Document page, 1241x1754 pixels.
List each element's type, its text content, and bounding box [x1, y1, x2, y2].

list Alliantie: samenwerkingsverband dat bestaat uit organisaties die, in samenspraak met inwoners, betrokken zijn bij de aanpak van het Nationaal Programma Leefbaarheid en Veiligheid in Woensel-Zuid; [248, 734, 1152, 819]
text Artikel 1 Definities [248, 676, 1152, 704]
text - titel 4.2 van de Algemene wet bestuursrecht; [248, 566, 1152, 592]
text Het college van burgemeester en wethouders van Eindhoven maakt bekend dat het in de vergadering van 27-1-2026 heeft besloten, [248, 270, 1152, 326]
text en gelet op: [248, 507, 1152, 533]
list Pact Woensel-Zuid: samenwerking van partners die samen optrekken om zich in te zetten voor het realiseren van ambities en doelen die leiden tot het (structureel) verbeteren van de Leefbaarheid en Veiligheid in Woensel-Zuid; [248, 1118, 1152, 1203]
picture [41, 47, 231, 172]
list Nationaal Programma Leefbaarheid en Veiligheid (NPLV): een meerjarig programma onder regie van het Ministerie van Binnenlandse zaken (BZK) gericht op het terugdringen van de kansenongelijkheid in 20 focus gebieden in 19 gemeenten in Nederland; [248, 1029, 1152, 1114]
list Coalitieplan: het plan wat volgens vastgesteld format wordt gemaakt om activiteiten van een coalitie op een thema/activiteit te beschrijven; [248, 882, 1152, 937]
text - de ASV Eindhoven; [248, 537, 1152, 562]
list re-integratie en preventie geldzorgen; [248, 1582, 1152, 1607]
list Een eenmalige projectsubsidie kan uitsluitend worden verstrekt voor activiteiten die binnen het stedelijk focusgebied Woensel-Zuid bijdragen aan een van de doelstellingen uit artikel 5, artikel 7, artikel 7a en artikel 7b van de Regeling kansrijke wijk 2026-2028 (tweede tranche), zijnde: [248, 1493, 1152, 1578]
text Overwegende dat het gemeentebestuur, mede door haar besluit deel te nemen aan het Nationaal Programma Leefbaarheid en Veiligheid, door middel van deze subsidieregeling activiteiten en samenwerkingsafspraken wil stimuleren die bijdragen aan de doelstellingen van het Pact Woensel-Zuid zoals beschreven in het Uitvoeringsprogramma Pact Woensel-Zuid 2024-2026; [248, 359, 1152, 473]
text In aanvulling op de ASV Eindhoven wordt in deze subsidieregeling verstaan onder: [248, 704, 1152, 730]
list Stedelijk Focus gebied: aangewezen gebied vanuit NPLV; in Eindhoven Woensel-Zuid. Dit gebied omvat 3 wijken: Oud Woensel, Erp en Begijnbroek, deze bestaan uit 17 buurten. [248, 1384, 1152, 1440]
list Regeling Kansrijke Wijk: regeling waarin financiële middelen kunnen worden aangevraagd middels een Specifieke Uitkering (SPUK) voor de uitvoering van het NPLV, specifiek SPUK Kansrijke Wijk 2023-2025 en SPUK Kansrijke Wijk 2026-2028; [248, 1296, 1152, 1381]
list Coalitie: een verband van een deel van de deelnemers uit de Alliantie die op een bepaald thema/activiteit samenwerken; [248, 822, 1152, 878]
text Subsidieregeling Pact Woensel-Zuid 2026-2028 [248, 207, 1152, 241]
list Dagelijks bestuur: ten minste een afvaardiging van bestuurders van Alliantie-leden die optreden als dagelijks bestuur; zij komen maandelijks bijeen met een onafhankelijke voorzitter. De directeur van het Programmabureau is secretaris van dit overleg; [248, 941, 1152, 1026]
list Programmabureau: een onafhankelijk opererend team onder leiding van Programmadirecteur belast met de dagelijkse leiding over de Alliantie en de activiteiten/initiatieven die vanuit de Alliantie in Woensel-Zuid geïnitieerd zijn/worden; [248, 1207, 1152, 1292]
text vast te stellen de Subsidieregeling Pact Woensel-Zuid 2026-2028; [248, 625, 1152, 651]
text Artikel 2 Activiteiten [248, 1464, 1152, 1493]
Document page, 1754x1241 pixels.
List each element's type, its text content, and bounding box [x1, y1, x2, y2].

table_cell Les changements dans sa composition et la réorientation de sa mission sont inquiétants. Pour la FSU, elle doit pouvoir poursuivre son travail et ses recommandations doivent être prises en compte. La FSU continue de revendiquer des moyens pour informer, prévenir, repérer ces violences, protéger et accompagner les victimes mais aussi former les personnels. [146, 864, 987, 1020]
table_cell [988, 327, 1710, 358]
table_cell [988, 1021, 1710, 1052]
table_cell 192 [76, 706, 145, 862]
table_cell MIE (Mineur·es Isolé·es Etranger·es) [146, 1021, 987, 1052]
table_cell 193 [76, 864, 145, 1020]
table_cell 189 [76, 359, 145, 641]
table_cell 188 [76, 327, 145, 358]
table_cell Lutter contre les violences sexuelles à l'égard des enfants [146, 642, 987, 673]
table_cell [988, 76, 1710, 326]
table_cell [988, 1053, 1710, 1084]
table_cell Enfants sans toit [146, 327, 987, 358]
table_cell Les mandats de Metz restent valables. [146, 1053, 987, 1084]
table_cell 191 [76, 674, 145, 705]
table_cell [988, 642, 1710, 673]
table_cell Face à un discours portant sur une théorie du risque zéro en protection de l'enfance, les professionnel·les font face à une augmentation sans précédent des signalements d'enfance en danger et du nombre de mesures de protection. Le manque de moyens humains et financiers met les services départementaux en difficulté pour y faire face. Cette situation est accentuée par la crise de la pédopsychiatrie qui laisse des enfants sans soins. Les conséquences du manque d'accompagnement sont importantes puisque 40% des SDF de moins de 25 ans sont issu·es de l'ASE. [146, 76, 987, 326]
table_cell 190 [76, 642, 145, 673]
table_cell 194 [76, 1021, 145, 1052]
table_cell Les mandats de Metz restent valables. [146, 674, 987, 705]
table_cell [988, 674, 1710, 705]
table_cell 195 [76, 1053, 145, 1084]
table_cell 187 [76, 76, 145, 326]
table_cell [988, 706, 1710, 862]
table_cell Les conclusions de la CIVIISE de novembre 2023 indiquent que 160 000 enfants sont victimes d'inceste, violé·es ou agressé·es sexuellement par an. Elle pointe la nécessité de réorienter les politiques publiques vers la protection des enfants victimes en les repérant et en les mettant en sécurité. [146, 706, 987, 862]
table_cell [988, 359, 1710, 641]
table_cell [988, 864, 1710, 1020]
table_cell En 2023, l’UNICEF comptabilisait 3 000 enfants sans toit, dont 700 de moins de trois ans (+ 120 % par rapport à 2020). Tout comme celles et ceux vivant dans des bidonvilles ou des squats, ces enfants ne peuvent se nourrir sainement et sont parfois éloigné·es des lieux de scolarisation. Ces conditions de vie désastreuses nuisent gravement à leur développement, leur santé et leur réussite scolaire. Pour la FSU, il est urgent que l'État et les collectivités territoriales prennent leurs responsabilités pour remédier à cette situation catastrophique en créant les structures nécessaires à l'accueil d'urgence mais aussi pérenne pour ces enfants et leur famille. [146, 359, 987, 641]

▬▬▬

_TASK DESCRIPTION_: Copy out, word for word, every item from the line containing "list Alliantie: samenwerkingsverband" down to the line containing "text In aanvulling", with both of those lines included.

_FINISHED EXERCISE_:
list Alliantie: samenwerkingsverband dat bestaat uit organisaties die, in samenspraak met inwoners, betrokken zijn bij de aanpak van het Nationaal Programma Leefbaarheid en Veiligheid in Woensel-Zuid; [248, 734, 1152, 819]
text Artikel 1 Definities [248, 676, 1152, 704]
text - titel 4.2 van de Algemene wet bestuursrecht; [248, 566, 1152, 592]
text Het college van burgemeester en wethouders van Eindhoven maakt bekend dat het in de vergadering van 27-1-2026 heeft besloten, [248, 270, 1152, 326]
text en gelet op: [248, 507, 1152, 533]
list Pact Woensel-Zuid: samenwerking van partners die samen optrekken om zich in te zetten voor het realiseren van ambities en doelen die leiden tot het (structureel) verbeteren van de Leefbaarheid en Veiligheid in Woensel-Zuid; [248, 1118, 1152, 1203]
picture [41, 47, 231, 172]
list Nationaal Programma Leefbaarheid en Veiligheid (NPLV): een meerjarig programma onder regie van het Ministerie van Binnenlandse zaken (BZK) gericht op het terugdringen van de kansenongelijkheid in 20 focus gebieden in 19 gemeenten in Nederland; [248, 1029, 1152, 1114]
list Coalitieplan: het plan wat volgens vastgesteld format wordt gemaakt om activiteiten van een coalitie op een thema/activiteit te beschrijven; [248, 882, 1152, 937]
text - de ASV Eindhoven; [248, 537, 1152, 562]
list re-integratie en preventie geldzorgen; [248, 1582, 1152, 1607]
list Een eenmalige projectsubsidie kan uitsluitend worden verstrekt voor activiteiten die binnen het stedelijk focusgebied Woensel-Zuid bijdragen aan een van de doelstellingen uit artikel 5, artikel 7, artikel 7a en artikel 7b van de Regeling kansrijke wijk 2026-2028 (tweede tranche), zijnde: [248, 1493, 1152, 1578]
text Overwegende dat het gemeentebestuur, mede door haar besluit deel te nemen aan het Nationaal Programma Leefbaarheid en Veiligheid, door middel van deze subsidieregeling activiteiten en samenwerkingsafspraken wil stimuleren die bijdragen aan de doelstellingen van het Pact Woensel-Zuid zoals beschreven in het Uitvoeringsprogramma Pact Woensel-Zuid 2024-2026; [248, 359, 1152, 473]
text In aanvulling op de ASV Eindhoven wordt in deze subsidieregeling verstaan onder: [248, 704, 1152, 730]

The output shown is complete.